DATA FOR THE TASK
────────────────────────────────────────

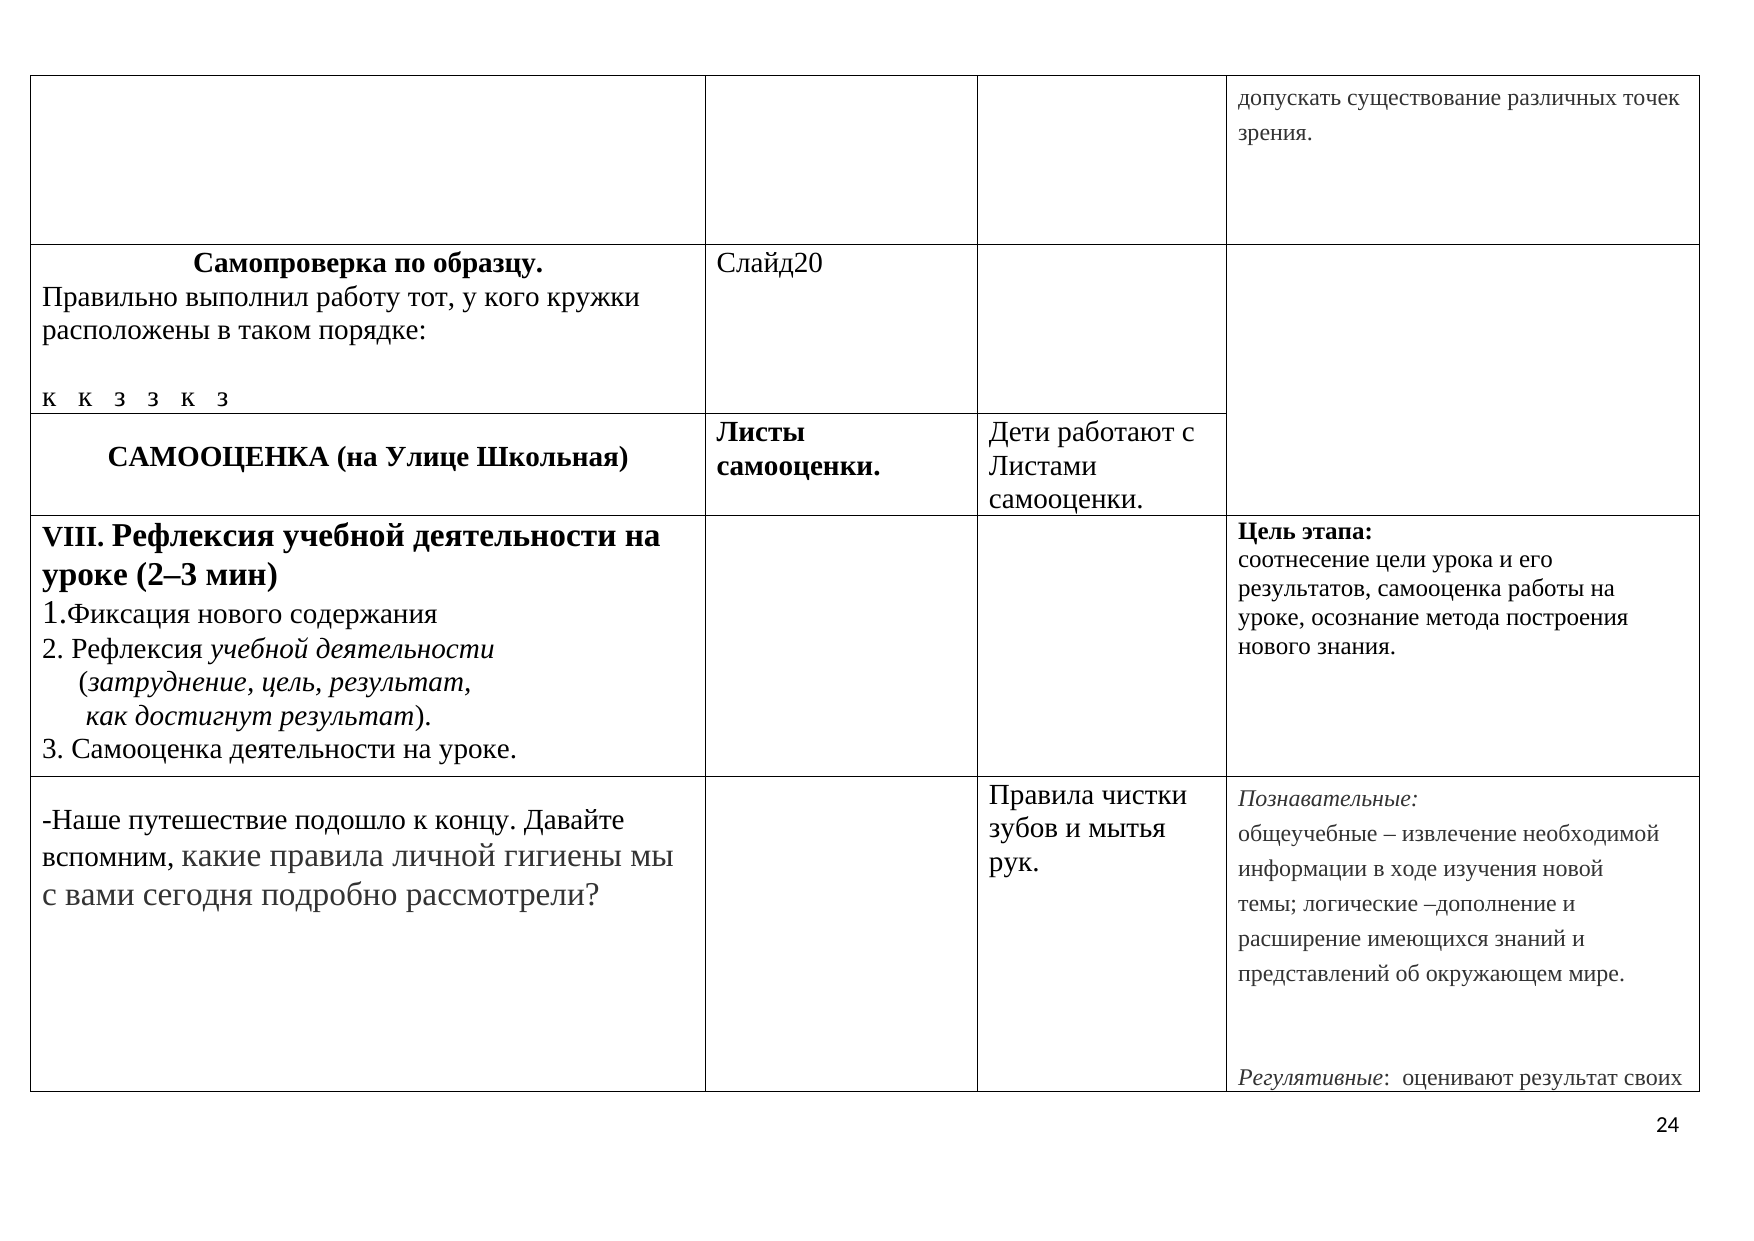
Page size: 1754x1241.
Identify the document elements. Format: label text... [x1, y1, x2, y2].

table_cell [31, 76, 705, 244]
table_cell [1227, 245, 1699, 515]
table_cell Слайд20 [706, 245, 977, 413]
table_cell [706, 777, 977, 1091]
table_cell [978, 245, 1226, 413]
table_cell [978, 777, 1226, 1091]
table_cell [706, 76, 977, 244]
table_cell Цель этапа: соотнесение цели урока и его результатов, самооценка работы на уроке, осознание метода построения нового знания. [1227, 516, 1699, 776]
table_cell Листы самооценки. [706, 414, 977, 515]
table_cell Дети работают с Листами самооценки. [978, 414, 1226, 515]
table_cell VIII. Рефлексия учебной деятельности на уроке (2–3 мин) 1.Фиксация нового содержания 2. Рефлексия учебной деятельности (затруднение, цель, результат, как достигнут результат). 3. Самооценка деятельности на уроке. [31, 516, 705, 776]
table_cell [1227, 76, 1699, 244]
table_cell [978, 516, 1226, 776]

────────────────────────────────────────

HOW TO COMPLETE THIS TASK
In the copy, every entry must appear exactly as written, and no picture may appear.

OUTPUT OF THE EXERCISE
Page size: 1754x1241.
Identify the document elements. Format: label text... [x1, y1, x2, y2].

table_cell [31, 76, 705, 244]
table_cell [1227, 245, 1699, 515]
table_cell Слайд20 [706, 245, 977, 413]
table_cell [706, 777, 977, 1091]
table_cell [978, 245, 1226, 413]
table_cell [978, 777, 1226, 1091]
table_cell [706, 76, 977, 244]
table_cell Цель этапа: соотнесение цели урока и его результатов, самооценка работы на уроке, осознание метода построения нового знания. [1227, 516, 1699, 776]
table_cell Листы самооценки. [706, 414, 977, 515]
table_cell Дети работают с Листами самооценки. [978, 414, 1226, 515]
table_cell VIII. Рефлексия учебной деятельности на уроке (2–3 мин) 1.Фиксация нового содержания 2. Рефлексия учебной деятельности (затруднение, цель, результат, как достигнут результат). 3. Самооценка деятельности на уроке. [31, 516, 705, 776]
table_cell [1227, 76, 1699, 244]
table_cell [978, 516, 1226, 776]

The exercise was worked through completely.